The main limitation of this protocol is the limited variety of human skin tissue types examined. The effectiveness of this protocol has been verified on skin tissues from different anatomical sites and age groups, including UV-exposed cheek skin and UV-nonexposed buttock skin, as well as pathological skin samples derived from lymphedema patients with fibrosis, regardless of severity^12,13. However, it remains unclear whether the same protocol can be applied to cases that may present greater challenges for three-dimensional visualization, such as scleroderma or melanoma. Additionally, all skin tissues used in this protocol were derived from Asian and Caucasian donors, and tissues from donors of other ethnic backgrounds with different skin characteristics have not been examined. Depending on variations in skin conditions, additional treatments, such as hydrogen peroxide processing or adjustments to incubation conditions, may be required.

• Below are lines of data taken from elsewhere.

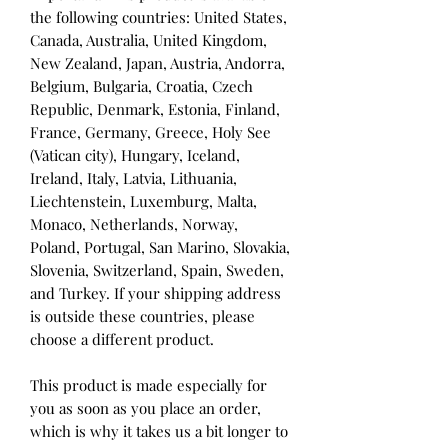
the following countries: United States, 
Canada, Australia, United Kingdom, 
New Zealand, Japan, Austria, Andorra, 
Belgium, Bulgaria, Croatia, Czech 
Republic, Denmark, Estonia, Finland, 
France, Germany, Greece, Holy See 
(Vatican city), Hungary, Iceland, 
Ireland, Italy, Latvia, Lithuania, 
Liechtenstein, Luxemburg, Malta, 
Monaco, Netherlands, Norway, 
Poland, Portugal, San Marino, Slovakia, 
Slovenia, Switzerland, Spain, Sweden, 
and Turkey. If your shipping address 
is outside these countries, please 
choose a different product.
This product is made especially for 
you as soon as you place an order, 
which is why it takes us a bit longer to 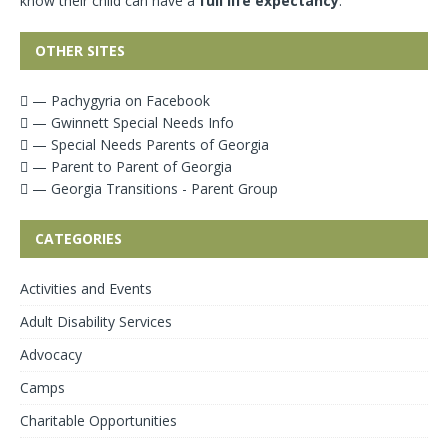
know their child can have a
full life expectancy
.
OTHER SITES
— Pachygyria on Facebook
— Gwinnett Special Needs Info
— Special Needs Parents of Georgia
— Parent to Parent of Georgia
— Georgia Transitions - Parent Group
CATEGORIES
Activities and Events
Adult Disability Services
Advocacy
Camps
Charitable Opportunities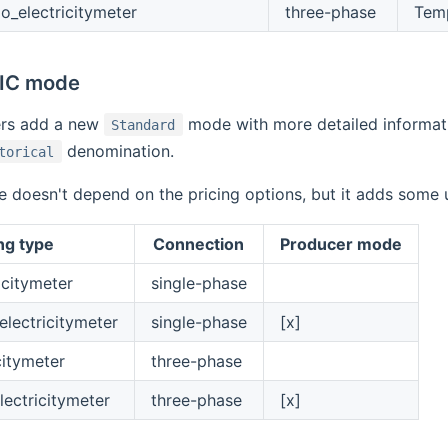
_electricitymeter
three-phase
Tem
TIC mode
ers add a new
mode with more detailed informatio
Standard
denomination.
torical
doesn't depend on the pricing options, but it adds some us
ng type
Connection
Producer mode
icitymeter
single-phase
lectricitymeter
single-phase
[x]
citymeter
three-phase
lectricitymeter
three-phase
[x]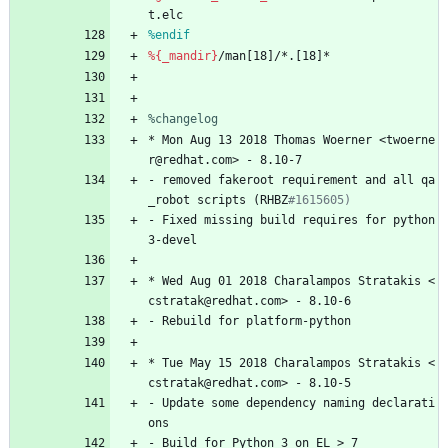
t.elc
%endif
%{_mandir}
/man[18]/*.[18]*
%changelog
*
Mon
Aug
13
2018
Thomas
Woerner
<twoerne
r@redhat.com>
-
8.10-7
-
removed
fakeroot
requirement
and
all
qa
_robot
scripts
(RHBZ
#1615605)
-
Fixed
missing
build
requires
for
python
3-devel
*
Wed
Aug
01
2018
Charalampos
Stratakis
<
cstratak@redhat.com>
-
8.10-6
-
Rebuild
for
platform-python
*
Tue
May
15
2018
Charalampos
Stratakis
<
cstratak@redhat.com>
-
8.10-5
-
Update
some
dependency
naming
declarati
ons
-
Build
for
Python
3
on
EL
>
7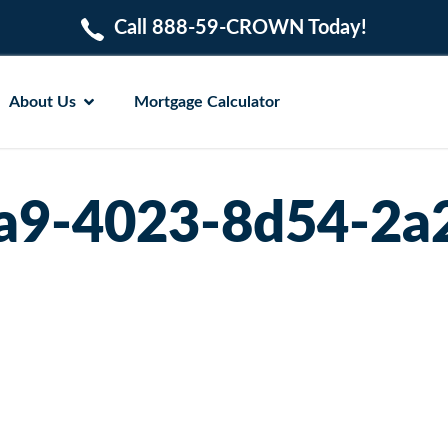
Call 888-59-CROWN Today!
About Us
Mortgage Calculator
a9-4023-8d54-2a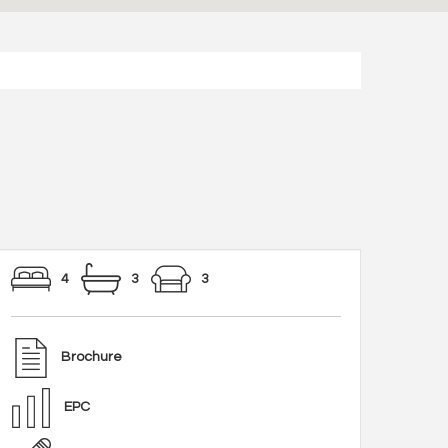
4
3
3
Brochure
EPC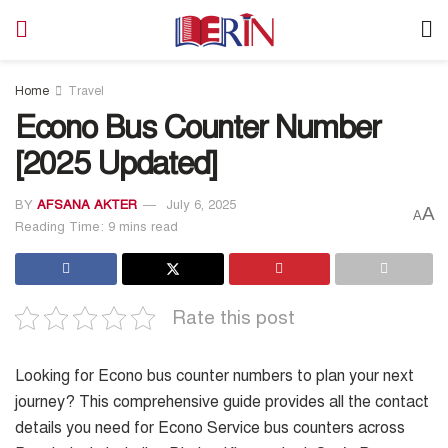
Home
Travel
Econo Bus Counter Number
[2025 Updated]
BY
AFSANA AKTER
July 6, 2025
A
A
Reading Time: 9 mins read
Rate this post
Looking for Econo bus counter numbers to plan your next
journey? This comprehensive guide provides all the contact
details you need for Econo Service bus counters across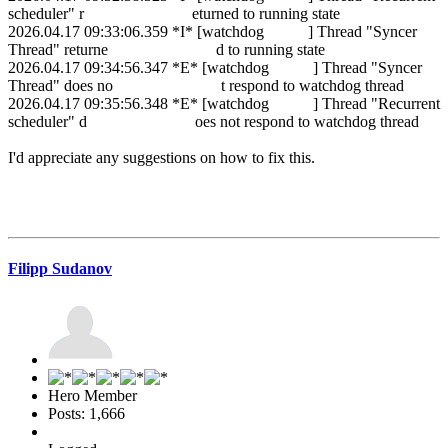
scheduler" r eturned to running state
2026.04.17 09:33:06.359 *I* [watchdog ] Thread "Syncer
Thread" returne d to running state
2026.04.17 09:34:56.347 *E* [watchdog ] Thread "Syncer
Thread" does no t respond to watchdog thread
2026.04.17 09:35:56.348 *E* [watchdog ] Thread "Recurrent
scheduler" d oes not respond to watchdog thread
I'd appreciate any suggestions on how to fix this.
Filipp Sudanov
Hero Member
Posts: 1,666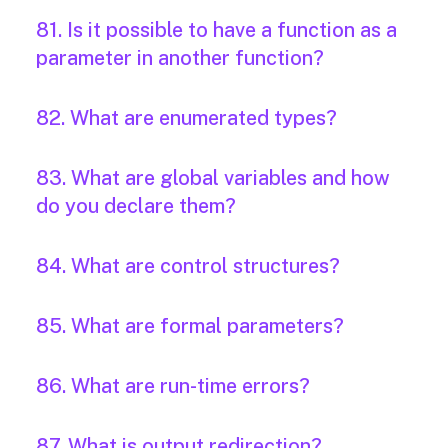
81. Is it possible to have a function as a
parameter in another function?
82. What are enumerated types?
83. What are global variables and how
do you declare them?
84. What are control structures?
85. What are formal parameters?
86. What are run-time errors?
87. What is output redirection?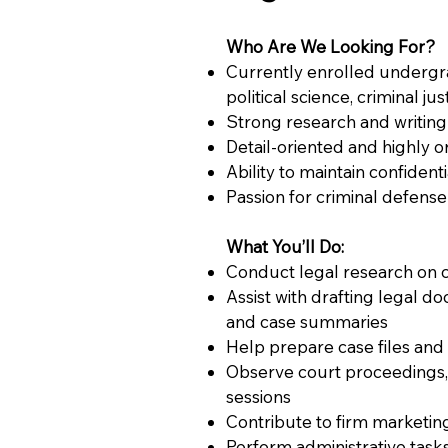
Who Are We Looking For?
Currently enrolled undergra
political science, criminal jus
Strong research and writing 
Detail-oriented and highly 
Ability to maintain confident
Passion for criminal defense
What You’ll Do:
Conduct legal research on c
Assist with drafting legal do
and case summaries
Help prepare case files and t
Observe court proceedings, 
sessions
Contribute to firm marketing
Perform administrative tasks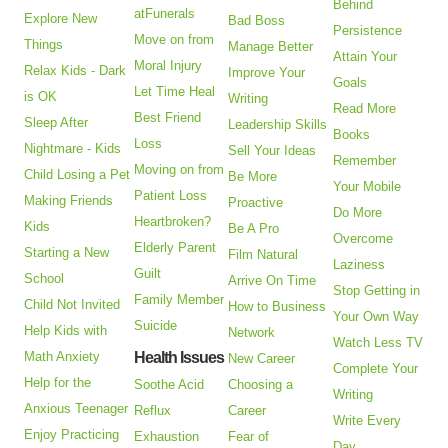
Behind
atFunerals
Explore New
Bad Boss
Persistence
Move on from
Things
Manage Better
Attain Your
Moral Injury
Relax Kids - Dark
Improve Your
Goals
Let Time Heal
is OK
Writing
Read More
Best Friend
Sleep After
Leadership Skills
Books
Loss
Nightmare - Kids
Sell Your Ideas
Remember
Moving on from
Child Losing a Pet
Be More
Your Mobile
Patient Loss
Making Friends
Proactive
Do More
Heartbroken?
Kids
Be A Pro
Overcome
Elderly Parent
Starting a New
Film Natural
Laziness
Guilt
School
Arrive On Time
Stop Getting in
Family Member
Child Not Invited
How to Business
Your Own Way
Suicide
Help Kids with
Network
Watch Less TV
Math Anxiety
Health Issues
New Career
Complete Your
Help for the
Soothe Acid
Choosing a
Writing
Anxious Teenager
Reflux
Career
Write Every
Enjoy Practicing
Exhaustion
Fear of
Day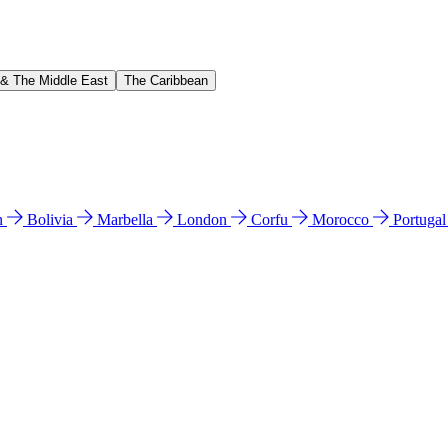
 & The Middle East
The Caribbean
n
Bolivia
Marbella
London
Corfu
Morocco
Portuga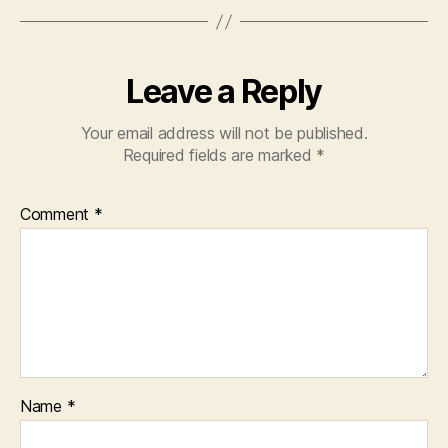
Leave a Reply
Your email address will not be published.
Required fields are marked
*
Comment
*
Name
*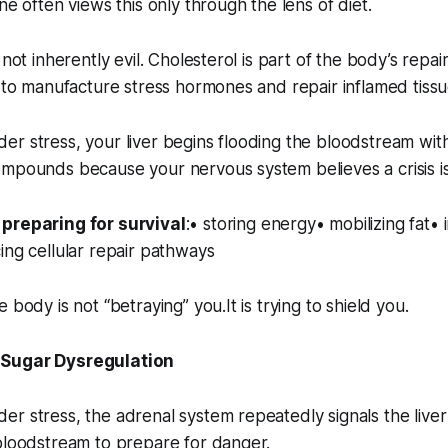
ne often views this only through the lens of diet.
 not inherently evil. Cholesterol is part of the body’s repa
d to manufacture stress hormones and repair inflamed tissu
er stress, your liver begins flooding the bloodstream wi
ompounds because your nervous system believes a crisis i
preparing for survival
:• storing energy• mobilizing fat• 
ing cellular repair pathways
 body is not “betraying” you.It is trying to shield you.
 Sugar Dysregulation
r stress, the adrenal system repeatedly signals the liver
bloodstream to prepare for danger.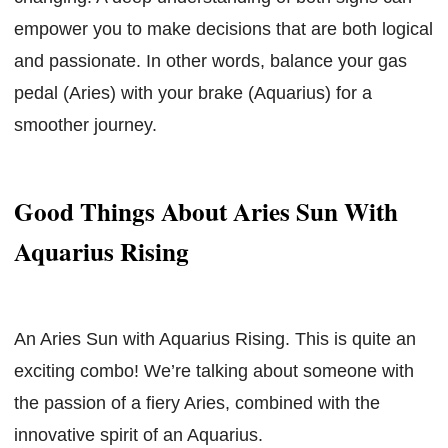
empower you to make decisions that are both logical
and passionate. In other words, balance your gas
pedal (Aries) with your brake (Aquarius) for a
smoother journey.
Good Things About Aries Sun With
Aquarius Rising
An Aries Sun with Aquarius Rising. This is quite an
exciting combo! We’re talking about someone with
the passion of a fiery Aries, combined with the
innovative spirit of an Aquarius.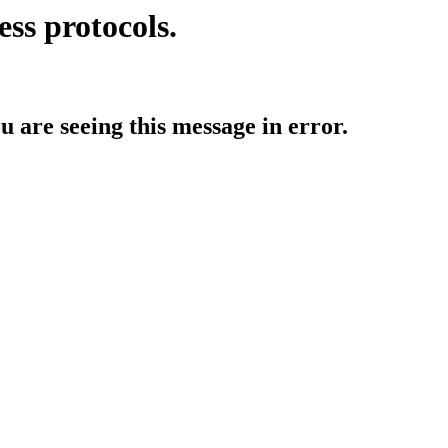
ess protocols.
ou are seeing this message in error.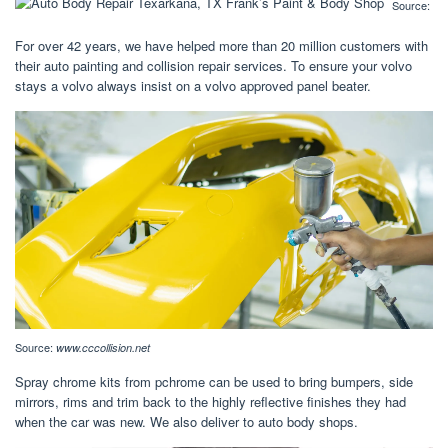
Source:
For over 42 years, we have helped more than 20 million customers with
their auto painting and collision repair services. To ensure your volvo
stays a volvo always insist on a volvo approved panel beater.
Source:
www.cccollision.net
Spray chrome kits from pchrome can be used to bring bumpers, side
mirrors, rims and trim back to the highly reflective finishes they had
when the car was new. We also deliver to auto body shops.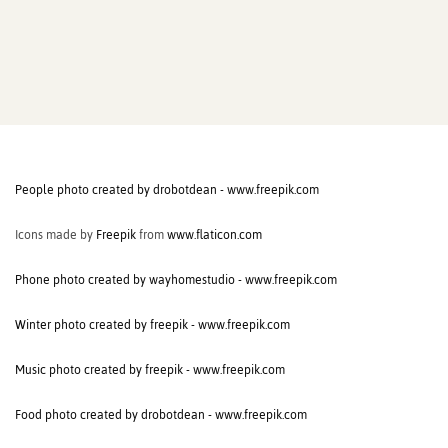
People photo created by drobotdean - www.freepik.com
Icons made by
Freepik
from
www.flaticon.com
Phone photo created by wayhomestudio - www.freepik.com
Winter photo created by freepik - www.freepik.com
Music photo created by freepik - www.freepik.com
Food photo created by drobotdean - www.freepik.com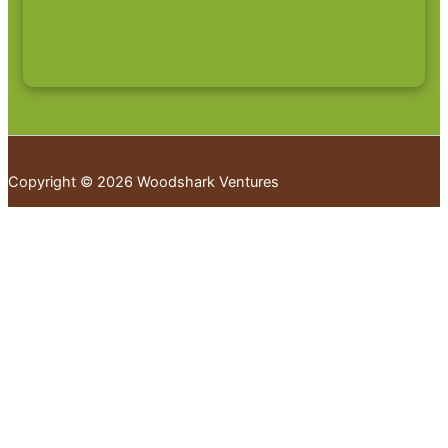
Copyright © 2026 Woodshark Ventures
Your cart
(items: 0)
Products in
cart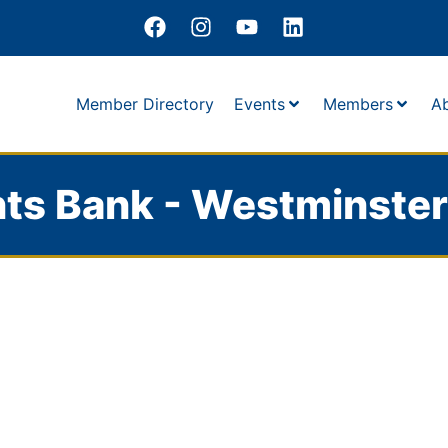
Member Directory
Events
Members
A
ts Bank - Westminster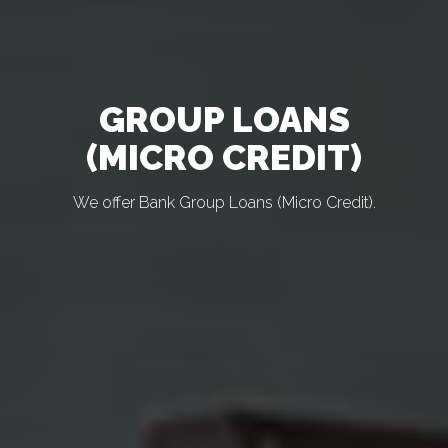
GROUP LOANS
(MICRO CREDIT)
We offer Bank Group Loans (Micro Credit).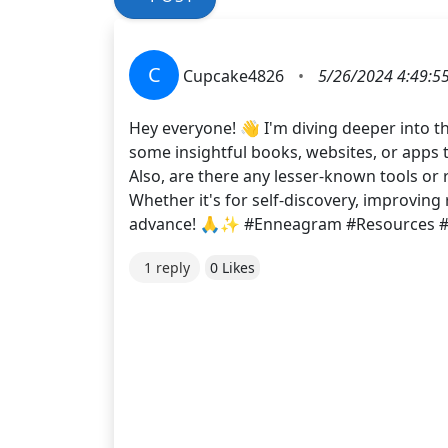
C
Cupcake4826
•
5/26/2024 4:49:5
Hey everyone! 👋 I'm diving deeper into t
some insightful books, websites, or apps
Also, are there any lesser-known tools o
Whether it's for self-discovery, improvin
advance! 🙏✨ #Enneagram #Resources #
1 reply
0 Likes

In conclusion, the current protocol enables the visualization of lymphatic networks in human skin by using tissue-clearing reagents combined with confocal or light-sheet microscopy. The three methods presented here are applicable to human skin and can be used in combination with immunostaining of lymphatic markers such as podoplanin, as well as adherens junction molecules like VE-cadherin, thereby advancing the understanding of lymphatic vessel structure and function in human tissues. The most appropriate method depends upon the experimental target. This work also provides a foundation for future modifications to address other molecules of interest and other experimental objectives.